Accounting systems are integral to managing financial transactions, and they generate substantial volumes of data as a result. This vast amount of data can create environments conducive to intentional fraudulent activities, particularly in high-dimensional settings where the complexity and volume of information can obscure irregularities. To combat this issue, various methods have been developed to estimate and detect fraudulent transactions within accounting systems. These methods differ widely in their audit processes, scopes, and applications, reflecting the diverse challenges faced in financial oversight.
In recent years, data mining techniques have gained prominence as effective tools for detecting fraud. Their utility stems from the ability to handle large datasets while maintaining a comprehensive audit scope, which is essential for identifying potential anomalies.

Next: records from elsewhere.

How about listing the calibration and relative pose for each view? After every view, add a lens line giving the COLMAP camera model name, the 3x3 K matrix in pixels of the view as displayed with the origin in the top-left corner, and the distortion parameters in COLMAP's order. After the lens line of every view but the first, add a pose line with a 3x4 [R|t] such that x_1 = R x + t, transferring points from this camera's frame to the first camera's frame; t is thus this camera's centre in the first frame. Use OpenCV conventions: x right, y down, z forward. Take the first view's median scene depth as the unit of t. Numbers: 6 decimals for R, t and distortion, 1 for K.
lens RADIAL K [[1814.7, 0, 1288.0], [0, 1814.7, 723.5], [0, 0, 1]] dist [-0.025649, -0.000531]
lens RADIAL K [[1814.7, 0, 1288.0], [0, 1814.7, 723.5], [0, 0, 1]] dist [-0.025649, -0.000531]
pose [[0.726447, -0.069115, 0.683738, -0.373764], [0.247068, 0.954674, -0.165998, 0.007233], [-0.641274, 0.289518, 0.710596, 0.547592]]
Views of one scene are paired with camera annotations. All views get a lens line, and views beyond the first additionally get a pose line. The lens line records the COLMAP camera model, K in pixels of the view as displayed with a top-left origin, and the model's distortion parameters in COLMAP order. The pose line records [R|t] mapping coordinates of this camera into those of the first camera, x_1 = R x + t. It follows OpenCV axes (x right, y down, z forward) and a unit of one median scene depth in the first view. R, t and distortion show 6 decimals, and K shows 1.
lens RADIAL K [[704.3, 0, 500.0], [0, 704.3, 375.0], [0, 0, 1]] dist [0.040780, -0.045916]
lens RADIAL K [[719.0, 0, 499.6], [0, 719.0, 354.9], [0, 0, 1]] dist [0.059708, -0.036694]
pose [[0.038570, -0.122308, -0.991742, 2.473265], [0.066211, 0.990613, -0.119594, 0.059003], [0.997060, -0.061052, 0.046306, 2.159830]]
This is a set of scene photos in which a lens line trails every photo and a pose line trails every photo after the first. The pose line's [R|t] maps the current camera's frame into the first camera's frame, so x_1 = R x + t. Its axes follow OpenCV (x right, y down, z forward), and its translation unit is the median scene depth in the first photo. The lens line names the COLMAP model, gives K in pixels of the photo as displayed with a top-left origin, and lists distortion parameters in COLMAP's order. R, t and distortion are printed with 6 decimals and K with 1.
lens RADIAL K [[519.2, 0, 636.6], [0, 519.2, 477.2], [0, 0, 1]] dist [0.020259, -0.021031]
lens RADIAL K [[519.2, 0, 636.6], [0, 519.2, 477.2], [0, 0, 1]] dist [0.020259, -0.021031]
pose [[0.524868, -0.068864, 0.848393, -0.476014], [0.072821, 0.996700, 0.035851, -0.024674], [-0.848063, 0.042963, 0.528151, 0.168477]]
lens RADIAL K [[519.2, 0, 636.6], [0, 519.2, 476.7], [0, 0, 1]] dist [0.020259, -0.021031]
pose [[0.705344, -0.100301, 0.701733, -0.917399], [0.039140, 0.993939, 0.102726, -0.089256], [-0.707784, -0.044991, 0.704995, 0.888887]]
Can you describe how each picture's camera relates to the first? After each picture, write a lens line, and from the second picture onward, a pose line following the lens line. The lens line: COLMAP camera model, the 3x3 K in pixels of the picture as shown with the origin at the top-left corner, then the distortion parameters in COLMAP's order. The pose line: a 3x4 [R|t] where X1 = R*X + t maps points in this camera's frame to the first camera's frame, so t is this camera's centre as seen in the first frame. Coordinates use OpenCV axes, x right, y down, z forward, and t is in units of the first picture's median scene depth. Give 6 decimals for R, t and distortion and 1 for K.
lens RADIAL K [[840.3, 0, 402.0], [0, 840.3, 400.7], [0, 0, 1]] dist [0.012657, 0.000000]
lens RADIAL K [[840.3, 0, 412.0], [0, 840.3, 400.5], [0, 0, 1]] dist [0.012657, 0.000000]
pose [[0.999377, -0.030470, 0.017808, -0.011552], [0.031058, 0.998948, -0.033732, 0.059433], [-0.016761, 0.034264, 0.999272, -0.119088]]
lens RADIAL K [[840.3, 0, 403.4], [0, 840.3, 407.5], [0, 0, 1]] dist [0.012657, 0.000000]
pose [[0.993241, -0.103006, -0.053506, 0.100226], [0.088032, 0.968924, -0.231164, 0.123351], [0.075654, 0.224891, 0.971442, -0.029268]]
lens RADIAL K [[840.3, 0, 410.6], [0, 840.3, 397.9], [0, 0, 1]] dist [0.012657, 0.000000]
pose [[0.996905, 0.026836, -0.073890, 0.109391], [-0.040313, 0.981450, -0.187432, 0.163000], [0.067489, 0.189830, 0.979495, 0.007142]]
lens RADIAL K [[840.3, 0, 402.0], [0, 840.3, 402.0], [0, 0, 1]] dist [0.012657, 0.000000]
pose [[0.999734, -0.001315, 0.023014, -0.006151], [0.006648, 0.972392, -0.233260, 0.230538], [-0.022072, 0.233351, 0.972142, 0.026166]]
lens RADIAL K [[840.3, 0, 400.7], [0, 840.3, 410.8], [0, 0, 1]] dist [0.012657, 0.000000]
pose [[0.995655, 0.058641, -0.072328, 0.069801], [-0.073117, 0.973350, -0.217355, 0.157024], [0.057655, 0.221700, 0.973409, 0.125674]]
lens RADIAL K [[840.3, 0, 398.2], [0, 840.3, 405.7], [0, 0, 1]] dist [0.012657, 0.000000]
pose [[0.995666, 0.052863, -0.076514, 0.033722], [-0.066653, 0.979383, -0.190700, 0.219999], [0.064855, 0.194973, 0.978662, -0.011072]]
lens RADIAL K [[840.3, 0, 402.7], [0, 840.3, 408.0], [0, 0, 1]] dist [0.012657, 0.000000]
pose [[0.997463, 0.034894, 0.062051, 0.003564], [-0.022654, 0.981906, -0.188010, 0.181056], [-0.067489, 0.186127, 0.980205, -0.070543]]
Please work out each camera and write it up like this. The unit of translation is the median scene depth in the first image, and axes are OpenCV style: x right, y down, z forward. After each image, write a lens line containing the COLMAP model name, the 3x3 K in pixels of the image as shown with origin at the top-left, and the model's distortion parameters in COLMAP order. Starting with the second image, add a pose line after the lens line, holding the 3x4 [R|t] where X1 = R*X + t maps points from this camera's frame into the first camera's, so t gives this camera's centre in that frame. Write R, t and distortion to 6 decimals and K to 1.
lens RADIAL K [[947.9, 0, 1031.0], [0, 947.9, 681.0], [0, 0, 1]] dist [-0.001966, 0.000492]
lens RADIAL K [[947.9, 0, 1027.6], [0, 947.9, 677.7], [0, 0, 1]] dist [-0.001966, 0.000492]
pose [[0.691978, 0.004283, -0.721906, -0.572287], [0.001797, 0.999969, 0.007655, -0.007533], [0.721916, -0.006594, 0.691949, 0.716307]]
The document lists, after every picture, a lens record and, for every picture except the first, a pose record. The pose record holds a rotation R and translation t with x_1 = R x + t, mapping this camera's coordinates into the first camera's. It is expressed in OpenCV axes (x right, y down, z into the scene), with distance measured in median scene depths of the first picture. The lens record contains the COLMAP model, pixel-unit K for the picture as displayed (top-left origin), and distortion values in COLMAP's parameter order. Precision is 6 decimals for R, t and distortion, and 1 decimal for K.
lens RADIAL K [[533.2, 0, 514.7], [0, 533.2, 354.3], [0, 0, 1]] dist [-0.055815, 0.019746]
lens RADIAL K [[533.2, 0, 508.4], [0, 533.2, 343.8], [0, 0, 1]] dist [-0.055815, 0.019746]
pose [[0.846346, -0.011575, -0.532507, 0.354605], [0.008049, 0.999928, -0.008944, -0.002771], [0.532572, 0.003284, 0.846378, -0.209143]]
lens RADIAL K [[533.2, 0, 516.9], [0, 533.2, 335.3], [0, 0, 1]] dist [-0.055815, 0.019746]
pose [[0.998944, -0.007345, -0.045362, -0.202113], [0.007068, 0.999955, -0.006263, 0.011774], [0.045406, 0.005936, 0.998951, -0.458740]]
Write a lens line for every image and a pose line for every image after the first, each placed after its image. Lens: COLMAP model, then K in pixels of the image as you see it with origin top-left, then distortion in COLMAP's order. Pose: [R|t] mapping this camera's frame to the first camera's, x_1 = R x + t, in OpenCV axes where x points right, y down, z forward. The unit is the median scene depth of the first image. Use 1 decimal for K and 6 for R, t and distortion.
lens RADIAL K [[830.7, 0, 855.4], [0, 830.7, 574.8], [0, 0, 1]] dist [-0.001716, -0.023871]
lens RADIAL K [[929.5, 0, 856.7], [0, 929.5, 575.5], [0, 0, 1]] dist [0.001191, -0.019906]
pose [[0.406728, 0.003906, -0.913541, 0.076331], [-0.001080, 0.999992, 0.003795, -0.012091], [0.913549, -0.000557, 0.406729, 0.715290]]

This study investigated the effectiveness of two specific data mining approaches: artificial neural network and Random Forest methods. Utilizing a dataset comprising 10,000 entries, this study aimed to evaluate how well these methods could detect fraudulent transactions.
The analysis of the test dataset yielded impressive results, with the artificial neural network method achieving an accuracy rate of 90%. Meanwhile, the Random Forest method outperformed it, achieving an accuracy rate of 96.30% in identifying risks associated with fraud or errors. These findings underscore the potential of advanced data mining techniques in enhancing the integrity of accounting systems and improving fraud detection capabilities.